CARTOLINE da SINGAPORE – «Se mi chiedessero di definire in qualche maniera Singapore direi che è la Svizzera asiatica. La Malesia è povera, anche se visitando Kuala Lumpur si ha un’immagine di ricchezza. Singapore invece è pulitissima, con questi macchinoni che sfrecciano da tutte le parti e tanti bianchi che lavorano lì. Girando per la città ho visto anche un negozio che mi ha impressionato: faceva da parcheggio e contemporaneamente faceva manutenzione alle biciclette degli ospiti, tutti impiegati di alto livello negli uffici, con cravatta e 24ore.
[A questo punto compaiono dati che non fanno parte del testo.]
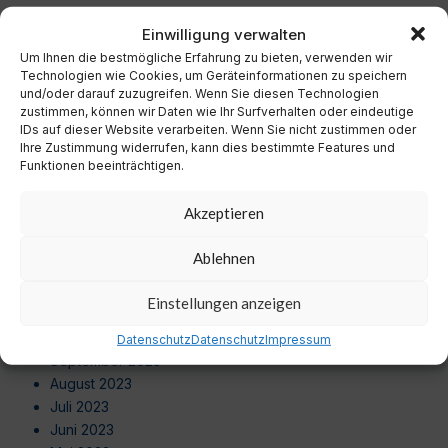
Dezember 2024
Einwilligung verwalten
November 2024
Um Ihnen die bestmögliche Erfahrung zu bieten, verwenden wir
Oktober 2024
Technologien wie Cookies, um Geräteinformationen zu speichern
September 2024
und/oder darauf zuzugreifen. Wenn Sie diesen Technologien
August 2024
zustimmen, können wir Daten wie Ihr Surfverhalten oder eindeutige
IDs auf dieser Website verarbeiten. Wenn Sie nicht zustimmen oder
Juli 2024
Ihre Zustimmung widerrufen, kann dies bestimmte Features und
Juni 2024
Funktionen beeinträchtigen.
Mai 2024
April 2024
Akzeptieren
März 2024
Februar 2024
Ablehnen
Januar 2024
Dezember 2023
Einstellungen anzeigen
November 2023
Oktober 2023
Datenschutz
Datenschutz
Impressum
September 2023
August 2023
Juli 2023
Juni 2023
Naturalmente per soddisfare una clientela così esigente, come mi aveva confermato il primo sguardo alle biciclette parcheggiate nel negozio, i servizi offerti andavano dalla doccia per presentarsi in ufficio in maniera impeccabile fino al servizio di trasporto della borsa per il lavoro, qualora questa fosse stata troppo pesante per essere caricata sulla bici».

Botz perplesso tra cerchio e raggi

Botz perplesso tra cerchio e raggi

«A Singapore ho costruito la bici a due piani per Christine, e riparato anche la ruota di Botz, che era arrivato in aereo con una bicicletta mezza rotta. Avevo girato parecchio in città per rimediare pezzi per poter lavorare e accantonato tutto nel parco dove stavamo. La bici di Christine l’ho costruita insieme a un artista americano che viveva lì, conosciuto da uno dei Cyclown. Io l’ho chiamato e lui mi ha ospitato per costruire la bici. Aveva tantissima attrezzatura tecnica, e ho riparato anche le altre bici che ne avevano bisogno».

I lavori per la costruzione della Tall Bike di Christine

I lavori per la costruzione della Tall Bike di Christine

«Alla fine del nostro soggiorno a Singapore avevamo messo da parte circa 600 dollari a testa, facendo a volte anche 4 spettacoli al giorno, e ci sembravano sufficienti per affrontare quello che ci aspettava. Ci si rimetteva in viaggio ancora una volta».

Le solite facce perplesse all'arrivo al traghetto

Le solite facce perplesse delle guardie all’arrivo al traghetto

SULLA NAVE – «Da Singapore abbiamo preso un traghetto per l’isoletta di Batam, una sorta di avamposto con tantissimi camion in fila per andare a Singapore. Siamo stati lì una notte, in attesa del traghetto per Giacarta. Che era una nave enorme! E piena zeppa di gente. Già sulla nave avevi la netta percezione di dove si stava andando, con gente accampata con amache, sacchi e valigie con spago intorno…».

Sul traghetto per Giacarta

Sul traghetto per Giacarta

«Proprio sul traghetto ho rivissuto un nuovo momento di pessimo rapporto con la spazzatura. Tutti i pasti venivano infatti serviti in contenitori di polistirolo, che da quelle parti usano per qualunque cosa, e una volta finito il pasto i passeggeri buttavano via i contenitori nella spazzatura. Un giorno vedo una fila di bustone dell’immondizia sul ponte, con i mozzi che aprivano una saracinesca sul fianco della nave e iniziavano a buttare a mare come se nulla fosse tutti i sacchi. Ho assistito a circa venti minuti di scarico di sacchi a mare. Non saprei quantificarne il peso, ma era impressionante… Loro ridevano ed erano tranquilli, per me è stato un vero e proprio shock. La leggenda dell’isola fantasma di plastica che girava nel Pacifico era diventata molto meno leggenda dopo aver visto tutto questo».

L'angolino del relax dei Cyclown Circus

L’angolino del relax dei Cyclown Circus (con pulizia rifiuti)

«E se già mi aveva impressionato il porto di Singapore, il porto di Giacarta era qualcosa di inimmaginabile: la nave ci ha messo qualcosa come 6 ore per attraccare, dall’entrata nel porto».